IV. Unrestricted Electives (remainder of 128 credits)
The MET program has numerous laboratories with equipment to provide hands-on application of classroom learning. These laboratories encompass many aspects of the MET curriculum, including:
- Instron multi-purpose testing machine
- Bending moment and deflection of beams apparatus
- Electronic strain measurement equipment
- Static equilibrium devices
- Dynamics test stands: centrifugal force, ballistic projectiles, linear momentum, conservation of potential energy, acceleration, forces of gravity
- Machine shop for prototyping
- Computer Numeric Control (CNC), CNC machining center turret lathe and mill
- 3D printers
- Heat exchangers – conduction, convection, and radiation heat transfer units
- Heat pipes and pumps, solar energy systems
- Subsonic wind tunnels, reaction and impulse turbines
- Mechanical measurements lab with a wide range of electro-mechanical sensors and data acquisition electronics
Electrical course requirements also include dedicated laboratories with circuits and electronic equipment.

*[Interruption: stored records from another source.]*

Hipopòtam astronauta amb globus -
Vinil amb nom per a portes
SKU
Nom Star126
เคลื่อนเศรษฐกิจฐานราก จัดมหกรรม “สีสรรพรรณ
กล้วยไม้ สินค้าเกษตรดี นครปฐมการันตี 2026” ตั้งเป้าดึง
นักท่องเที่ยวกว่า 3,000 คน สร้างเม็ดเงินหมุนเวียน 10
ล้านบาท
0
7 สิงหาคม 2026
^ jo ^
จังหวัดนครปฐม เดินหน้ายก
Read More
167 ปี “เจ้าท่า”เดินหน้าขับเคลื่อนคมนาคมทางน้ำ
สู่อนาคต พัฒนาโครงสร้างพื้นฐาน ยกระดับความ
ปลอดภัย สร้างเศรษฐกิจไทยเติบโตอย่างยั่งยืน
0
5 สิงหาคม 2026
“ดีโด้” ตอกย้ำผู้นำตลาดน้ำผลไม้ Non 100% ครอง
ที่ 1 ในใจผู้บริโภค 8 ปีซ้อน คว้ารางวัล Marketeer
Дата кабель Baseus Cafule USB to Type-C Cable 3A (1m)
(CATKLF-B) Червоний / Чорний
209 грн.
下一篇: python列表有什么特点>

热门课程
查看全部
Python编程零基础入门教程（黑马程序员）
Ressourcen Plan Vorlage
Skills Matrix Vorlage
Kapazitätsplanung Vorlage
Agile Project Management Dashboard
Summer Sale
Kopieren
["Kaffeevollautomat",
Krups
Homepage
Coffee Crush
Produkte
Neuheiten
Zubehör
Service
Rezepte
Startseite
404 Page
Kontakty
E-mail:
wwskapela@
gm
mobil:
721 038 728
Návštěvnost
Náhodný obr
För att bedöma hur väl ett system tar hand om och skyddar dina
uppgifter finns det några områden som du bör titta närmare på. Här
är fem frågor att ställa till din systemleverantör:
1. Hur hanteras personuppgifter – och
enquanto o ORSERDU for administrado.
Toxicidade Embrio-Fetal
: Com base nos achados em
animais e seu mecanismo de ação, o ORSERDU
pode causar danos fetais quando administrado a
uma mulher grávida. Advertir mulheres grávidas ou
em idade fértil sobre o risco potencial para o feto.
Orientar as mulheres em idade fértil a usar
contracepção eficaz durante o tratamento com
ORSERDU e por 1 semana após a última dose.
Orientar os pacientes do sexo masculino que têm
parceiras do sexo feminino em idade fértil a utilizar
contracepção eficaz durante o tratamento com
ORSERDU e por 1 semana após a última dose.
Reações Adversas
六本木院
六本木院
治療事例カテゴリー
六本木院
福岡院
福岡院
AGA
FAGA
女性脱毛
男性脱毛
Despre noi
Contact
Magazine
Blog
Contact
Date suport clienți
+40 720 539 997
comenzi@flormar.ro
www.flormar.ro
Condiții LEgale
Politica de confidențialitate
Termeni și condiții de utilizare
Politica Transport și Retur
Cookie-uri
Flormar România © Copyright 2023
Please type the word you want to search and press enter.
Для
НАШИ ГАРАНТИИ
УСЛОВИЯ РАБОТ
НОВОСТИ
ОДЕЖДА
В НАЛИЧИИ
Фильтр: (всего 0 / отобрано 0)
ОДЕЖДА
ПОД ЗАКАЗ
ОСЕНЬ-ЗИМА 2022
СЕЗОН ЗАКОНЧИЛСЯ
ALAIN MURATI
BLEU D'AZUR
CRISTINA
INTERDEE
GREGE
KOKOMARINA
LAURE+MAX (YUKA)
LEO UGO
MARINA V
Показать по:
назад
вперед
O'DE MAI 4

This curriculum provides students experience with modern software and hardware that is used in industry. Some of the advanced courses are taught using software such as:
- AutoCAD for mechanical design and layout
- AutoDesk Inventor Professional
- ALGOR for finite element analysis
- LabVIEW for mechanical measurements
- MATLAB/SimuLink for simulation
- SolidWorks for modeling and 3D printing
The MET program has several dedicated computer labs, and students have access to numerous other modern computer labs throughout the campus. For the computer language requirement, students may learn C/C++, JAVA, and Visual Basic.
MET students may join chapters of the following professional societies:
- ASME American Society of Mechanical Engineers
- SAE Society of Automotive Engineers
- SME Society of Manufacturing Engineers
- SWE Society for Woman Engineers
- ASQ American Society for Quality
Recent activities of these clubs include the SAE Baja project, where students design and build a single-passenger off-road vehicle for the international race and design competitions. Members of the ASME club have also participated in regional and international design competitions.
This program requires first-year students to purchase a laptop for use in classes and labs. The faculty feel that laptops are an important tool for a student’s education. Details regarding laptop specifications will be sent to new admitted students prior to enrollment.